What to work on:
Nothing but the records, repeated word for word and free of pictures, belongs in the answer.
[[ Entries supplied, beginning ]]
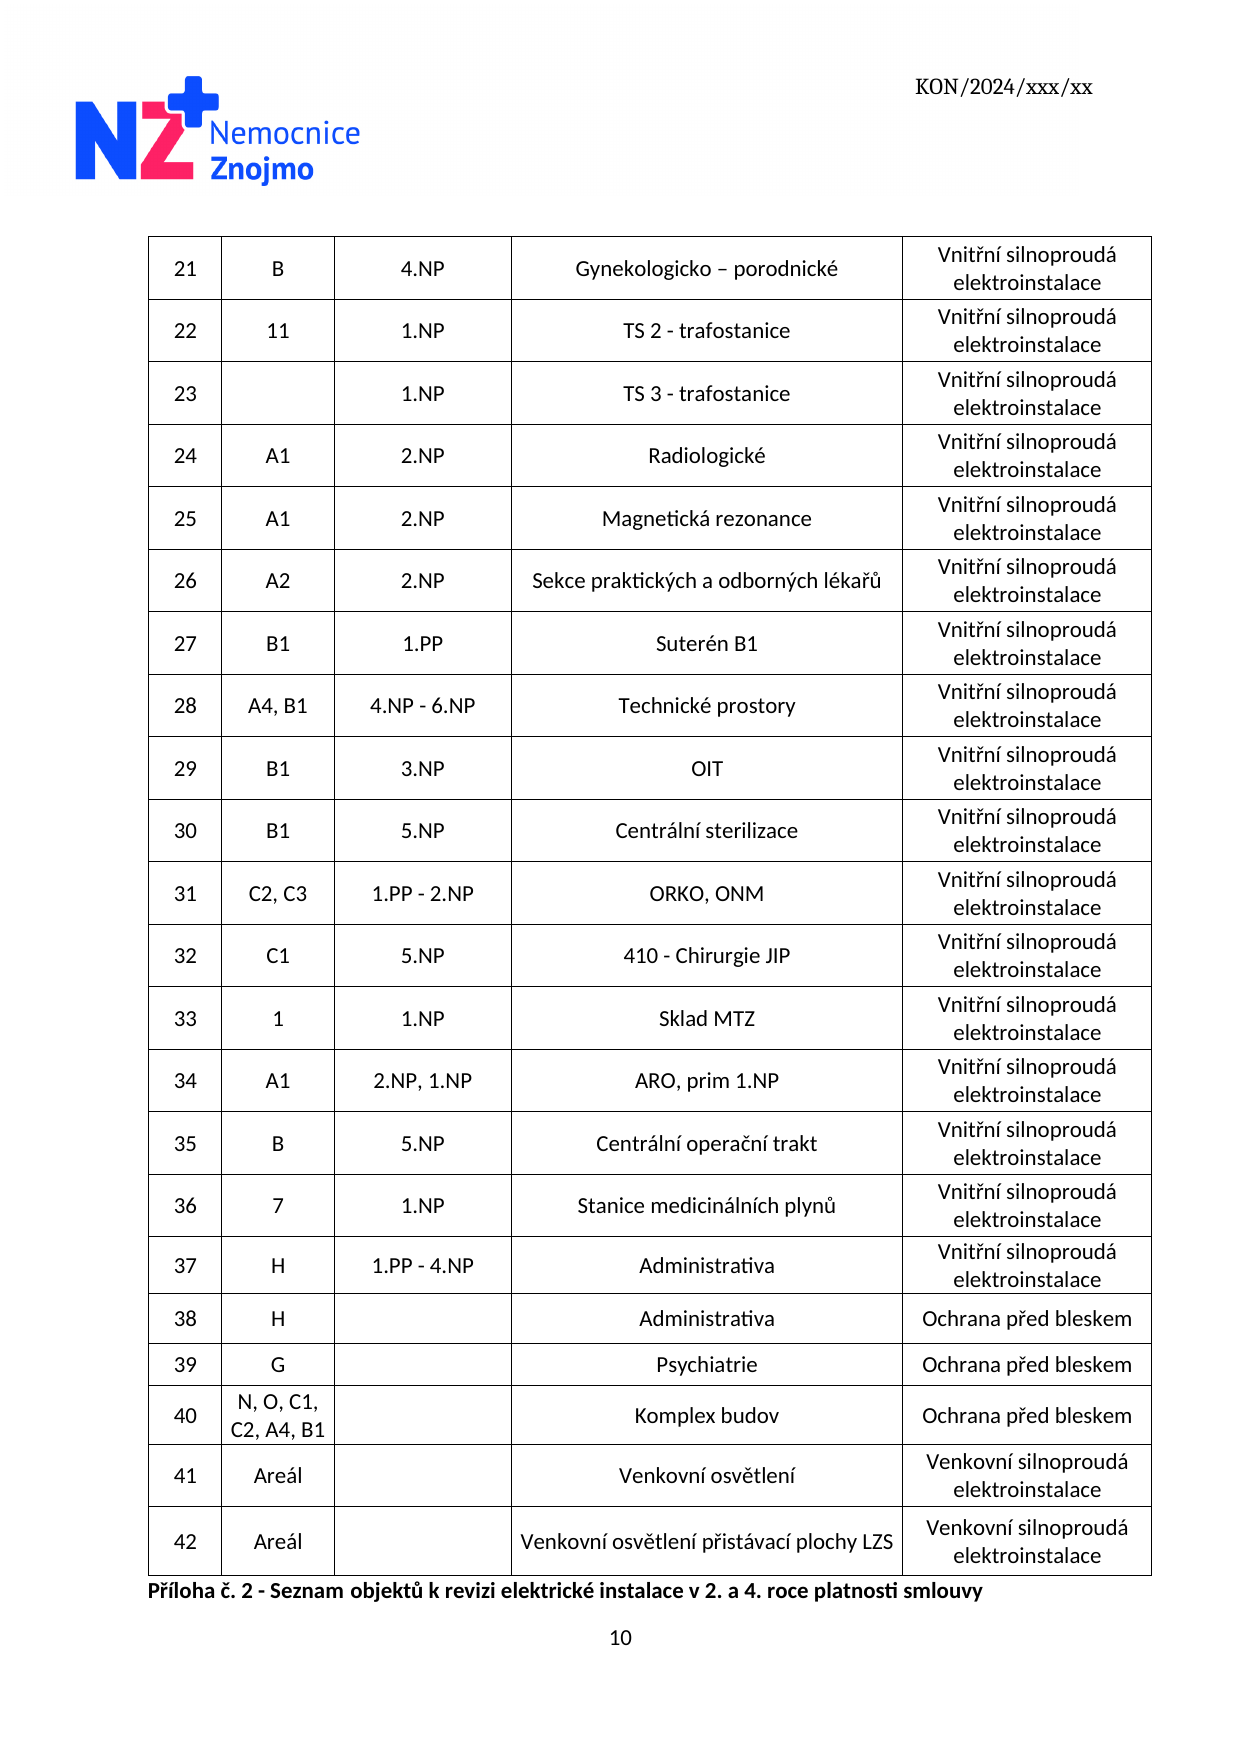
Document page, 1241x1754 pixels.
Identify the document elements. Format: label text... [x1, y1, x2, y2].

table_cell Ochrana před bleskem [903, 1294, 1151, 1343]
table_cell 410 - Chirurgie JIP [512, 925, 902, 986]
table_cell C1 [222, 925, 334, 986]
table_cell Vnitřní silnoproudá elektroinstalace [903, 237, 1151, 299]
table_cell Vnitřní silnoproudá elektroinstalace [903, 737, 1151, 799]
table_cell 25 [149, 487, 221, 549]
table_cell 1 [222, 987, 334, 1049]
table_cell [335, 1386, 511, 1443]
table_cell Vnitřní silnoproudá elektroinstalace [903, 425, 1151, 486]
table_cell [335, 1294, 511, 1343]
table_cell Centrální sterilizace [512, 800, 902, 861]
table_cell Vnitřní silnoproudá elektroinstalace [903, 987, 1151, 1049]
table_cell 5.NP [335, 925, 511, 986]
table_cell A2 [222, 550, 334, 611]
table_cell Vnitřní silnoproudá elektroinstalace [903, 862, 1151, 924]
table_cell G [222, 1344, 334, 1385]
table_cell 1.NP [335, 300, 511, 361]
table_cell Vnitřní silnoproudá elektroinstalace [903, 362, 1151, 424]
table_cell Vnitřní silnoproudá elektroinstalace [903, 612, 1151, 674]
table_cell 33 [149, 987, 221, 1049]
table_cell Vnitřní silnoproudá elektroinstalace [903, 550, 1151, 611]
table_cell Vnitřní silnoproudá elektroinstalace [903, 300, 1151, 361]
table_cell 30 [149, 800, 221, 861]
table_cell 26 [149, 550, 221, 611]
table_cell 7 [222, 1175, 334, 1236]
table_cell Administrativa [512, 1237, 902, 1293]
table_cell Vnitřní silnoproudá elektroinstalace [903, 925, 1151, 986]
table_cell 39 [149, 1344, 221, 1385]
table_cell 28 [149, 675, 221, 736]
table_cell [335, 1344, 511, 1385]
table_cell 21 [149, 237, 221, 299]
table_cell Sekce praktických a odborných lékařů [512, 550, 902, 611]
table_cell Venkovní silnoproudá elektroinstalace [903, 1445, 1151, 1506]
table_cell 27 [149, 612, 221, 674]
table_cell 3.NP [335, 737, 511, 799]
table_cell Ochrana před bleskem [903, 1386, 1151, 1443]
table_cell Vnitřní silnoproudá elektroinstalace [903, 800, 1151, 861]
table_cell N, O, C1, C2, A4, B1 [222, 1386, 334, 1443]
table_cell Venkovní osvětlení přistávací plochy LZS [512, 1507, 902, 1575]
table_cell [222, 362, 334, 424]
table_cell Centrální operační trakt [512, 1112, 902, 1174]
table_cell 2.NP, 1.NP [335, 1050, 511, 1111]
table_cell Vnitřní silnoproudá elektroinstalace [903, 1175, 1151, 1236]
table_cell 1.PP [335, 612, 511, 674]
table_cell Suterén B1 [512, 612, 902, 674]
table_cell Venkovní silnoproudá elektroinstalace [903, 1507, 1151, 1575]
table_cell 5.NP [335, 800, 511, 861]
table_cell 42 [149, 1507, 221, 1575]
table_cell Technické prostory [512, 675, 902, 736]
table_cell [335, 1507, 511, 1575]
table_cell A4, B1 [222, 675, 334, 736]
table_cell 1.PP - 2.NP [335, 862, 511, 924]
table_cell 38 [149, 1294, 221, 1343]
table_cell Areál [222, 1507, 334, 1575]
table_cell A1 [222, 1050, 334, 1111]
table_cell 23 [149, 362, 221, 424]
table_cell 31 [149, 862, 221, 924]
table_cell 1.NP [335, 987, 511, 1049]
table_cell 2.NP [335, 487, 511, 549]
table_cell 41 [149, 1445, 221, 1506]
table_cell 36 [149, 1175, 221, 1236]
table_cell Gynekologicko – porodnické [512, 237, 902, 299]
table_cell Komplex budov [512, 1386, 902, 1443]
table_cell B1 [222, 737, 334, 799]
table_cell 1.NP [335, 362, 511, 424]
table_cell Ochrana před bleskem [903, 1344, 1151, 1385]
table_cell 2.NP [335, 425, 511, 486]
table_cell Magnetická rezonance [512, 487, 902, 549]
table_cell [335, 1445, 511, 1506]
table_cell 29 [149, 737, 221, 799]
table_cell ARO, prim 1.NP [512, 1050, 902, 1111]
table_cell OIT [512, 737, 902, 799]
picture [4, 4, 1079, 196]
table_cell 4.NP - 6.NP [335, 675, 511, 736]
table_cell 35 [149, 1112, 221, 1174]
table_cell 4.NP [335, 237, 511, 299]
table_cell 34 [149, 1050, 221, 1111]
table_cell H [222, 1237, 334, 1293]
table_cell C2, C3 [222, 862, 334, 924]
table_cell Vnitřní silnoproudá elektroinstalace [903, 1050, 1151, 1111]
table_cell 40 [149, 1386, 221, 1443]
table_cell 1.PP - 4.NP [335, 1237, 511, 1293]
table_cell Stanice medicinálních plynů [512, 1175, 902, 1236]
table_cell 11 [222, 300, 334, 361]
table_cell Vnitřní silnoproudá elektroinstalace [903, 675, 1151, 736]
table_cell Venkovní osvětlení [512, 1445, 902, 1506]
table_cell TS 3 - trafostanice [512, 362, 902, 424]
table_cell Administrativa [512, 1294, 902, 1343]
table_cell 2.NP [335, 550, 511, 611]
table_cell ORKO, ONM [512, 862, 902, 924]
table_cell Vnitřní silnoproudá elektroinstalace [903, 1112, 1151, 1174]
table_cell TS 2 - trafostanice [512, 300, 902, 361]
table_cell B [222, 1112, 334, 1174]
table_cell 37 [149, 1237, 221, 1293]
table_cell A1 [222, 487, 334, 549]
table_cell B1 [222, 612, 334, 674]
table_cell 5.NP [335, 1112, 511, 1174]
table_cell B1 [222, 800, 334, 861]
table_cell Vnitřní silnoproudá elektroinstalace [903, 487, 1151, 549]
table_cell A1 [222, 425, 334, 486]
table_cell 24 [149, 425, 221, 486]
table_cell Psychiatrie [512, 1344, 902, 1385]
table_cell Radiologické [512, 425, 902, 486]
table_cell 22 [149, 300, 221, 361]
text Příloha č. 2 - Seznam objektů k revizi elektrické instalace v 2. a 4. roce platnosti smlouvy [148, 1576, 1093, 1604]
table_cell Areál [222, 1445, 334, 1506]
table_cell Vnitřní silnoproudá elektroinstalace [903, 1237, 1151, 1293]
table_cell 32 [149, 925, 221, 986]
table_cell Sklad MTZ [512, 987, 902, 1049]
table_cell B [222, 237, 334, 299]
table_cell 1.NP [335, 1175, 511, 1236]
table_cell H [222, 1294, 334, 1343]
[[ Entries supplied, end ]]
Exercise output:
Document page, 1241x1754 pixels.
Identify the document elements. Format: label text... [x1, y1, x2, y2].

table_cell Ochrana před bleskem [903, 1294, 1151, 1343]
table_cell 410 - Chirurgie JIP [512, 925, 902, 986]
table_cell C1 [222, 925, 334, 986]
table_cell Vnitřní silnoproudá elektroinstalace [903, 237, 1151, 299]
table_cell Vnitřní silnoproudá elektroinstalace [903, 737, 1151, 799]
table_cell 25 [149, 487, 221, 549]
table_cell 1 [222, 987, 334, 1049]
table_cell [335, 1386, 511, 1443]
table_cell Vnitřní silnoproudá elektroinstalace [903, 425, 1151, 486]
table_cell [335, 1294, 511, 1343]
table_cell Centrální sterilizace [512, 800, 902, 861]
table_cell Vnitřní silnoproudá elektroinstalace [903, 987, 1151, 1049]
table_cell 5.NP [335, 925, 511, 986]
table_cell A2 [222, 550, 334, 611]
table_cell Vnitřní silnoproudá elektroinstalace [903, 862, 1151, 924]
table_cell G [222, 1344, 334, 1385]
table_cell 1.NP [335, 300, 511, 361]
table_cell Vnitřní silnoproudá elektroinstalace [903, 362, 1151, 424]
table_cell Vnitřní silnoproudá elektroinstalace [903, 612, 1151, 674]
table_cell 33 [149, 987, 221, 1049]
table_cell Vnitřní silnoproudá elektroinstalace [903, 550, 1151, 611]
table_cell Vnitřní silnoproudá elektroinstalace [903, 300, 1151, 361]
table_cell 30 [149, 800, 221, 861]
table_cell 26 [149, 550, 221, 611]
table_cell 7 [222, 1175, 334, 1236]
table_cell Administrativa [512, 1237, 902, 1293]
table_cell Vnitřní silnoproudá elektroinstalace [903, 925, 1151, 986]
table_cell 39 [149, 1344, 221, 1385]
table_cell 28 [149, 675, 221, 736]
table_cell [335, 1344, 511, 1385]
table_cell 21 [149, 237, 221, 299]
table_cell Sekce praktických a odborných lékařů [512, 550, 902, 611]
table_cell Venkovní silnoproudá elektroinstalace [903, 1445, 1151, 1506]
table_cell 27 [149, 612, 221, 674]
table_cell 3.NP [335, 737, 511, 799]
table_cell Ochrana před bleskem [903, 1386, 1151, 1443]
table_cell Vnitřní silnoproudá elektroinstalace [903, 800, 1151, 861]
table_cell N, O, C1, C2, A4, B1 [222, 1386, 334, 1443]
table_cell Venkovní osvětlení přistávací plochy LZS [512, 1507, 902, 1575]
table_cell [222, 362, 334, 424]
table_cell Centrální operační trakt [512, 1112, 902, 1174]
table_cell 2.NP, 1.NP [335, 1050, 511, 1111]
table_cell Vnitřní silnoproudá elektroinstalace [903, 1175, 1151, 1236]
table_cell 1.PP [335, 612, 511, 674]
table_cell Suterén B1 [512, 612, 902, 674]
table_cell Venkovní silnoproudá elektroinstalace [903, 1507, 1151, 1575]
table_cell 5.NP [335, 800, 511, 861]
table_cell 42 [149, 1507, 221, 1575]
table_cell Technické prostory [512, 675, 902, 736]
table_cell [335, 1507, 511, 1575]
table_cell A4, B1 [222, 675, 334, 736]
table_cell 1.PP - 2.NP [335, 862, 511, 924]
table_cell 38 [149, 1294, 221, 1343]
table_cell Areál [222, 1507, 334, 1575]
table_cell A1 [222, 1050, 334, 1111]
table_cell 23 [149, 362, 221, 424]
table_cell 31 [149, 862, 221, 924]
table_cell 1.NP [335, 987, 511, 1049]
table_cell 2.NP [335, 487, 511, 549]
table_cell 41 [149, 1445, 221, 1506]
table_cell 36 [149, 1175, 221, 1236]
table_cell Gynekologicko – porodnické [512, 237, 902, 299]
table_cell Komplex budov [512, 1386, 902, 1443]
table_cell B1 [222, 737, 334, 799]
table_cell 1.NP [335, 362, 511, 424]
table_cell Ochrana před bleskem [903, 1344, 1151, 1385]
table_cell 2.NP [335, 425, 511, 486]
table_cell Magnetická rezonance [512, 487, 902, 549]
table_cell [335, 1445, 511, 1506]
table_cell 29 [149, 737, 221, 799]
table_cell ARO, prim 1.NP [512, 1050, 902, 1111]
table_cell OIT [512, 737, 902, 799]
picture [4, 4, 1079, 196]
table_cell 4.NP - 6.NP [335, 675, 511, 736]
table_cell 35 [149, 1112, 221, 1174]
table_cell 4.NP [335, 237, 511, 299]
table_cell 34 [149, 1050, 221, 1111]
table_cell H [222, 1237, 334, 1293]
table_cell C2, C3 [222, 862, 334, 924]
table_cell Vnitřní silnoproudá elektroinstalace [903, 1050, 1151, 1111]
table_cell 40 [149, 1386, 221, 1443]
table_cell 1.PP - 4.NP [335, 1237, 511, 1293]
table_cell Stanice medicinálních plynů [512, 1175, 902, 1236]
table_cell 11 [222, 300, 334, 361]
table_cell Vnitřní silnoproudá elektroinstalace [903, 675, 1151, 736]
table_cell Venkovní osvětlení [512, 1445, 902, 1506]
table_cell TS 3 - trafostanice [512, 362, 902, 424]
table_cell Administrativa [512, 1294, 902, 1343]
table_cell 2.NP [335, 550, 511, 611]
table_cell ORKO, ONM [512, 862, 902, 924]
table_cell Vnitřní silnoproudá elektroinstalace [903, 1112, 1151, 1174]
table_cell TS 2 - trafostanice [512, 300, 902, 361]
table_cell B [222, 1112, 334, 1174]
table_cell 37 [149, 1237, 221, 1293]
table_cell A1 [222, 487, 334, 549]
table_cell B1 [222, 612, 334, 674]
table_cell 5.NP [335, 1112, 511, 1174]
table_cell B1 [222, 800, 334, 861]
table_cell Vnitřní silnoproudá elektroinstalace [903, 487, 1151, 549]
table_cell A1 [222, 425, 334, 486]
table_cell 24 [149, 425, 221, 486]
table_cell Psychiatrie [512, 1344, 902, 1385]
table_cell Radiologické [512, 425, 902, 486]
table_cell 22 [149, 300, 221, 361]
text Příloha č. 2 - Seznam objektů k revizi elektrické instalace v 2. a 4. roce platnosti smlouvy [148, 1576, 1093, 1604]
table_cell Areál [222, 1445, 334, 1506]
table_cell Vnitřní silnoproudá elektroinstalace [903, 1237, 1151, 1293]
table_cell 32 [149, 925, 221, 986]
table_cell Sklad MTZ [512, 987, 902, 1049]
table_cell B [222, 237, 334, 299]
table_cell 1.NP [335, 1175, 511, 1236]
table_cell H [222, 1294, 334, 1343]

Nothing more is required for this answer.